We have little information, no say, and no idea what we can do about it. As a retired couple, this has caused a lot of stress for us and triggers a flood of questions and worries.
How can this happen?
How will this toxic pipeline be monitored? What would the response be in the case of an event? How quick would the response be? How big is the impact zone in a leak or rupture? What would we do? Will anyone care?
We have gone to many meetings and didn’t get answers to any of these questions. Our biggest concern is for the safety of my family and animals in the event of a leak or explosion that could, in a worst case, result in deaths.
It scares the heck out of us that there has been a huge amount of advertising dollars spent scaring the public on the consequences of, “killing” a pipeline (that does not yet exist) to the economy, ethanol and agriculture.
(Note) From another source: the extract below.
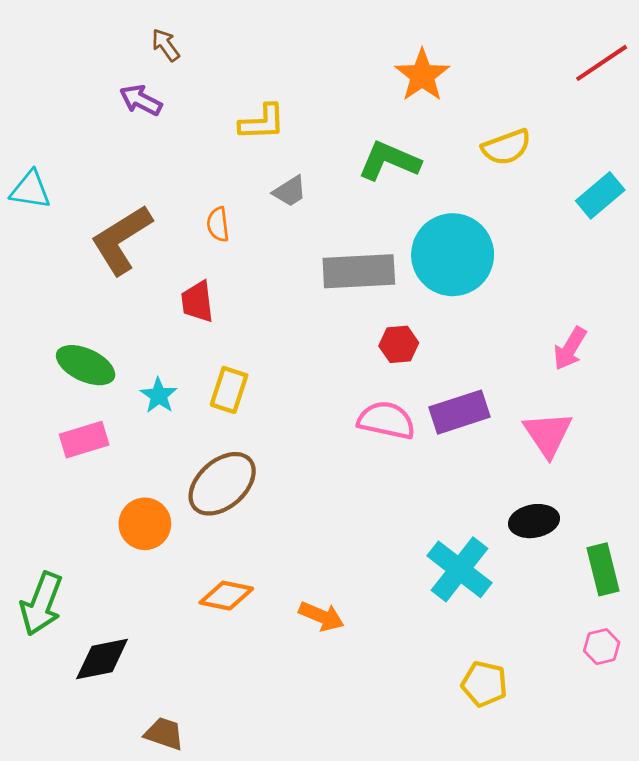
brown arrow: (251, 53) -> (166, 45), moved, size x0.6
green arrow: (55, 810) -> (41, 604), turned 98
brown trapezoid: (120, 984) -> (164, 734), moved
Yet, almost nothing has been provided to educate or inform those directly impacted about the safety consequences of an untested pipeline, an uncontrolled company and an unknown toxic substance – compressed carbon dioxide through a 30” pipe.
We understand every pipe will leak or rupture at some point. What does this mean? Landowners, local officials, and the public have the right to know about compressed carbon dioxide pipelines and their operation before one is in our backyards.
How did this happen?
The current eminent domain laws in South Dakota should be very concerning to everyone. This could happen to anyone and currently there isn’t anything you could do to stop it.
People need to understand the potential dangers of a carbon dioxide pipeline and the exploitation of current eminent domain laws that rely on good behavior by large corporations – this is not safe nor good behavior.
This should not happen in South Dakota.